Melanoma is an interesting field. Ten years ago there were very few treatment options, and today we have many. We’re just beginning to understand how to sequence therapies so patients get the right treatment at the right time. We also need better therapies for patients with mucosal melanoma and ocular melanoma, because they don’t respond as well to immunotherapy.

Promise of Combination Therapies

RWHC: What are some of the most promising combination therapies on the horizon to treat melanoma patients?

HK: Right now, I’m excited about combining oncolytic viruses with anti-PD-1 and anti-PDL-1 agents. We’re seeing high response rates in clinical studies, without the increase in side effects common with other combinations. Other than a mild fever, chills and injection site reactions, the viruses have been very safe. This could be a powerful way to increase the number of patients who respond and cut down on side effects.

RWHC: How did you get interested in melanoma?

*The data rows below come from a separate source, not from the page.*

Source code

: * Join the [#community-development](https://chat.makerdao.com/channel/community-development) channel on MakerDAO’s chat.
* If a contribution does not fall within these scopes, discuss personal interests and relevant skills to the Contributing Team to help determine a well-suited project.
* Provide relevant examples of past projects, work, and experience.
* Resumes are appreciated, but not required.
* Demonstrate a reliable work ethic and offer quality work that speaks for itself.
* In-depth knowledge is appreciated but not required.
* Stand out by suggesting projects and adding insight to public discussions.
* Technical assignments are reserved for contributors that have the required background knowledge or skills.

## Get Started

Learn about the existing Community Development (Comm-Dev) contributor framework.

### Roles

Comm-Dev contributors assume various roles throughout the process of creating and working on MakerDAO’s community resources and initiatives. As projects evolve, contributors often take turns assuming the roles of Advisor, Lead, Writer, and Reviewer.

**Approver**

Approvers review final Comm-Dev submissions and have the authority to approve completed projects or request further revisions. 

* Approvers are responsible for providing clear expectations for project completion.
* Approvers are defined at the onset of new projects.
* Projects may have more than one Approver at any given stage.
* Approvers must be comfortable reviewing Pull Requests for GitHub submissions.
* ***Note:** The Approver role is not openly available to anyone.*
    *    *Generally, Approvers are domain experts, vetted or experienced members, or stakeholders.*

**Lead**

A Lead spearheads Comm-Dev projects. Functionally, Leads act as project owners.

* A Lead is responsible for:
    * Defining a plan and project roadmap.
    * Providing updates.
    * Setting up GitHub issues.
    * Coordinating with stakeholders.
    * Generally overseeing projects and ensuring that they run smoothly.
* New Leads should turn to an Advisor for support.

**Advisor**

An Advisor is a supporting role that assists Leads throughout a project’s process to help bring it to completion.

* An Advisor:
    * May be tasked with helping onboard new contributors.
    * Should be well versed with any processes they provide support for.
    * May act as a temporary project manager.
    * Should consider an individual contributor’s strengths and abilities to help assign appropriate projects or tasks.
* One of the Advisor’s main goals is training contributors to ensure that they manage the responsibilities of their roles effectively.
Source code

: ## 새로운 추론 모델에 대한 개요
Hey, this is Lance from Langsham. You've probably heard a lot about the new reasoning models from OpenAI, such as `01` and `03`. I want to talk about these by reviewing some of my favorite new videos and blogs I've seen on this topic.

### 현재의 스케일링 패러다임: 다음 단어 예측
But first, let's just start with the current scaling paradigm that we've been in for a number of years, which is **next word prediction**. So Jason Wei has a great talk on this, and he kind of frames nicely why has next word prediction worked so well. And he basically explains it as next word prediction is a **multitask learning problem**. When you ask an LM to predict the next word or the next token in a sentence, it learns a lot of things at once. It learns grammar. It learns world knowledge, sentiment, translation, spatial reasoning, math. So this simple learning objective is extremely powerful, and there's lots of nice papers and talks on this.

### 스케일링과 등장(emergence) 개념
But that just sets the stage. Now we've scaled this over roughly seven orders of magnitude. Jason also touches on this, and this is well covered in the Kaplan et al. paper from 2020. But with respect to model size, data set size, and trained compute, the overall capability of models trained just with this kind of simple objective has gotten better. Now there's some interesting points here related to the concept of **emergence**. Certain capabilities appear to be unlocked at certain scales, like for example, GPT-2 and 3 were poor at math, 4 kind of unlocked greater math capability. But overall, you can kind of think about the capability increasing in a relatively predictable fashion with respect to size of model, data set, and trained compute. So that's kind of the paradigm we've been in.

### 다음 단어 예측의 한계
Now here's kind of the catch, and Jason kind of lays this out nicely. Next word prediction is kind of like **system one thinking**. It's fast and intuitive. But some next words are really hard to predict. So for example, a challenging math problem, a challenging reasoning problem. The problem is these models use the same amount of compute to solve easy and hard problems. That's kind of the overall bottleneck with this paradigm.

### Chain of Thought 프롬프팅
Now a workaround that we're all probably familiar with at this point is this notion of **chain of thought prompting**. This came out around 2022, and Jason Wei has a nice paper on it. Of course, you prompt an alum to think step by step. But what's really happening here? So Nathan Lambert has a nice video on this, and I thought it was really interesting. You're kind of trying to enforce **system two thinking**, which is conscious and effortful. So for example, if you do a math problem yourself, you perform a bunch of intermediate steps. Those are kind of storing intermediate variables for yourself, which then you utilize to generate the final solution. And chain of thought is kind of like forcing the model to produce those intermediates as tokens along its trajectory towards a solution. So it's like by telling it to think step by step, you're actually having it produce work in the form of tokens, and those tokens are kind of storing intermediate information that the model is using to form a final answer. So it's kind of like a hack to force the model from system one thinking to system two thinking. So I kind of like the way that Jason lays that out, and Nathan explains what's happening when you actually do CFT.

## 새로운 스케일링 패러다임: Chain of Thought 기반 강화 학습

HK: I did a fellowship at the National Cancer Institute and became interested in how patients’ immune systems responded to IL-2. Melanoma seemed to be the most sensitive to immune system manipulation, and I’ve been honored to help develop what is today considered the paradigm in cancer care. During my fellowship, I became comfortable working with melanoma patients and was fortunate to build my practice quickly.

Melanoma knows no boundaries. It can affect people of all ages; I have personally treated patients as young as 5 years of age and up to 98 years of age. It’s such an evil type of cancer and it can spread anywhere. Offering hope to patients has been very rewarding, and I’ve enjoyed the opportunity to get students and residents interested in treating the disease and studying immunotherapies.